▸ EXERCISE DETAILS
From the entries below, return exactly the lines beginning at the one that contains "Cette sous-série contient notamment des" and ending at the one that contains "segundos — sem", both of them included, and only those lines.

▸ DATA FOR THE TASK
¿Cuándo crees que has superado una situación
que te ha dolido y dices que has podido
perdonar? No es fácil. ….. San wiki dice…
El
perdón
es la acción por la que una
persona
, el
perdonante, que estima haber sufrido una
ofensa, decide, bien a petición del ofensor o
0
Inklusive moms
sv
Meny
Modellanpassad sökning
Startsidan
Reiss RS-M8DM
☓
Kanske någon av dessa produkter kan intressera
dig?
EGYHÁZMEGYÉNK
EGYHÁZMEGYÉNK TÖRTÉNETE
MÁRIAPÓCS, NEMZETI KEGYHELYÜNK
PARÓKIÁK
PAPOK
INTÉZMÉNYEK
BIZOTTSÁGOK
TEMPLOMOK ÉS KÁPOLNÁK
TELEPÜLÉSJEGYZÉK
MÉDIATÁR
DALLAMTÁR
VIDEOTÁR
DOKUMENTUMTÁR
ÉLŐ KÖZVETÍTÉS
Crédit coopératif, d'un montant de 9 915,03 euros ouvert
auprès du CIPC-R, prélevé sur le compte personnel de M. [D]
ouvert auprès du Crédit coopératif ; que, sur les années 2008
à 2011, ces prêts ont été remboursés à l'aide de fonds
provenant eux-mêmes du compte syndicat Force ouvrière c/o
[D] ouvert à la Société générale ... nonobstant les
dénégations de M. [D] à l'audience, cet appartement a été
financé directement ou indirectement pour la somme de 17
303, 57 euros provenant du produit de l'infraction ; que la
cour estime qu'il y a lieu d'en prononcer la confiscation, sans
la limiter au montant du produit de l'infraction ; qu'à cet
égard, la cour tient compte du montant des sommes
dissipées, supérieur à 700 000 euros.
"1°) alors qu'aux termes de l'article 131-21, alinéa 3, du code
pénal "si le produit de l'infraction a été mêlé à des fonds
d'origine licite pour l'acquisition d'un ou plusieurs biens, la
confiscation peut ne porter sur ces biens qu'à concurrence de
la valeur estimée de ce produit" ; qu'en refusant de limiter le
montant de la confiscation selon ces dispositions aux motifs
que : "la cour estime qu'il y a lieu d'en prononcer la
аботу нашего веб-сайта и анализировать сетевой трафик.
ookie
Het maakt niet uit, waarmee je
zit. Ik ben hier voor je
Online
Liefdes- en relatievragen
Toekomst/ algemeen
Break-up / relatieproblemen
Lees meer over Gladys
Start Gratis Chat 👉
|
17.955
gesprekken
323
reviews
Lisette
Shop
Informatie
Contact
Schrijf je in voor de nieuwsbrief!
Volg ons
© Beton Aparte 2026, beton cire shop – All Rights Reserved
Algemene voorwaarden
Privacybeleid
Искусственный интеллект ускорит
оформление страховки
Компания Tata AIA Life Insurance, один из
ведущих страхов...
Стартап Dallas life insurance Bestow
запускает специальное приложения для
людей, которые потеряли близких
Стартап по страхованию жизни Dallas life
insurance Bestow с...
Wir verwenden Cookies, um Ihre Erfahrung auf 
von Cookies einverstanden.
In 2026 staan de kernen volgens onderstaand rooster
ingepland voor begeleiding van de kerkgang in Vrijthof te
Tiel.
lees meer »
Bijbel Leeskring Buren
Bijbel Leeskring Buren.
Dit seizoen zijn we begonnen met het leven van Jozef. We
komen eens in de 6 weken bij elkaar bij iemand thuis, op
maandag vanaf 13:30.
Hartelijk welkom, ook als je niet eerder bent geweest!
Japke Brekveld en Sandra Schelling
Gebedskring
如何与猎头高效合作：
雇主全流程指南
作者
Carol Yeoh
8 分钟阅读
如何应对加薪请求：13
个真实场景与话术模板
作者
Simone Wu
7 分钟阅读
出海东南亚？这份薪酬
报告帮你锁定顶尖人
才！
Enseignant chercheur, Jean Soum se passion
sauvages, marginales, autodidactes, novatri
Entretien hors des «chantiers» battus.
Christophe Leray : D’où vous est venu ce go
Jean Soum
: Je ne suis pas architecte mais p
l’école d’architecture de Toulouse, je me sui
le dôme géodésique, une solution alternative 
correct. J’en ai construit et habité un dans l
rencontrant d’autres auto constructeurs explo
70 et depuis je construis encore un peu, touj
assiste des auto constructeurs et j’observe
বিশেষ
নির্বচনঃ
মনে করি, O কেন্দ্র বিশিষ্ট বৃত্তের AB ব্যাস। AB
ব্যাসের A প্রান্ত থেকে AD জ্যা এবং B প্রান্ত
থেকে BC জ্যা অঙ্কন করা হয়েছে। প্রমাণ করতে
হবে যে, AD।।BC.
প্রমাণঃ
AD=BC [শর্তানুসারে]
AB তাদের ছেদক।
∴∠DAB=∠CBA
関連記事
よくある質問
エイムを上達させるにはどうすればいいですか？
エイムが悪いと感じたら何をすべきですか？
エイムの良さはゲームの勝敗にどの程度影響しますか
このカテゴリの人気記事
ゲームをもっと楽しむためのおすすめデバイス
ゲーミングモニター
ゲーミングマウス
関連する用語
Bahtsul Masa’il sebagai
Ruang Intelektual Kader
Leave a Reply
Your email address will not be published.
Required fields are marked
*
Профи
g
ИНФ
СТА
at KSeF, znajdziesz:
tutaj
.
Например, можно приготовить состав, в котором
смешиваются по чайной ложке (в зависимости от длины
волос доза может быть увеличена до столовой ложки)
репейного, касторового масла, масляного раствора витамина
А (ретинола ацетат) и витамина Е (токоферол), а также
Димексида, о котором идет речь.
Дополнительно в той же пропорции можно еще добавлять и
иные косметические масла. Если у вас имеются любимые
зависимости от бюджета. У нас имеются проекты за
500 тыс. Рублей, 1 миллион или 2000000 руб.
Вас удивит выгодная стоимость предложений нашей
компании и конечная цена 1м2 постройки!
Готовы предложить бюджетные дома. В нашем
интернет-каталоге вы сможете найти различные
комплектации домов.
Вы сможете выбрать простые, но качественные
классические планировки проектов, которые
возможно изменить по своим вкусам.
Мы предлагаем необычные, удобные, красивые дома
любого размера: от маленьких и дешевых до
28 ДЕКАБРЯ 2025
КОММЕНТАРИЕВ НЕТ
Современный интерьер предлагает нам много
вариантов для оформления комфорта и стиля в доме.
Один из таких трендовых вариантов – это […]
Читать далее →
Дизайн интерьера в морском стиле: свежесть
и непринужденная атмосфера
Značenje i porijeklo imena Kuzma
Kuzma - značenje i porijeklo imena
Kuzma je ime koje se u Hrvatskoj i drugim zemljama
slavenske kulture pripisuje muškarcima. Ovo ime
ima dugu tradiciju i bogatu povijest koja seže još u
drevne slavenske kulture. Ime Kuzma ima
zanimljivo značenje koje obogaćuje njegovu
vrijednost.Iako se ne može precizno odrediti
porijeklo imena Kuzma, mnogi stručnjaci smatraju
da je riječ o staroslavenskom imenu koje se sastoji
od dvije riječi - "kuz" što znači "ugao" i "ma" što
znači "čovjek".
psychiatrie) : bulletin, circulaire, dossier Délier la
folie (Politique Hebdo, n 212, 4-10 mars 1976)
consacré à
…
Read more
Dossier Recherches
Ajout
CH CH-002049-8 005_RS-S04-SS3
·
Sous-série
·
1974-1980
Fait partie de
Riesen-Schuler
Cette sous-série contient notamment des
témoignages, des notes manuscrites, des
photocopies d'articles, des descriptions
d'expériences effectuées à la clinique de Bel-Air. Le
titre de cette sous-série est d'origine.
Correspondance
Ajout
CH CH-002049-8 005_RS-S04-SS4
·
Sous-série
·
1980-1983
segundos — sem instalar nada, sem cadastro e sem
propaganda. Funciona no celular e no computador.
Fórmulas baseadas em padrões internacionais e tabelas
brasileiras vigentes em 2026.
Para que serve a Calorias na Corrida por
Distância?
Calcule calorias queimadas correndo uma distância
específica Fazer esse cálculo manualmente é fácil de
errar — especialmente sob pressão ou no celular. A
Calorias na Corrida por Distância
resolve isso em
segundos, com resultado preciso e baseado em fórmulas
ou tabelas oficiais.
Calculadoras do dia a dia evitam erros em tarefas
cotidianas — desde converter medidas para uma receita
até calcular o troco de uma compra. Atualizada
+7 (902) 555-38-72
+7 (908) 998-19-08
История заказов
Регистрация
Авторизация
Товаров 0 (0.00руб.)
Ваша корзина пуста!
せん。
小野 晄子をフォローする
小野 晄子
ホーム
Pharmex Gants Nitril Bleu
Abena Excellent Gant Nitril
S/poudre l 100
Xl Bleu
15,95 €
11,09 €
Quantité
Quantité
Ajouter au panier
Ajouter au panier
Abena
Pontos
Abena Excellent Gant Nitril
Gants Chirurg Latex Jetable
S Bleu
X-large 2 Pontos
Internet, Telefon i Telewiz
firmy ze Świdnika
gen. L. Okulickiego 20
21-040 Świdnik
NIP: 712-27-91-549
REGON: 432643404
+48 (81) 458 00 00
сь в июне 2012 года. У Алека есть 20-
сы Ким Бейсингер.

▸ TASK RESULT
Cette sous-série contient notamment des
témoignages, des notes manuscrites, des
photocopies d'articles, des descriptions
d'expériences effectuées à la clinique de Bel-Air. Le
titre de cette sous-série est d'origine.
Correspondance
Ajout
CH CH-002049-8 005_RS-S04-SS4
·
Sous-série
·
1980-1983
segundos — sem instalar nada, sem cadastro e sem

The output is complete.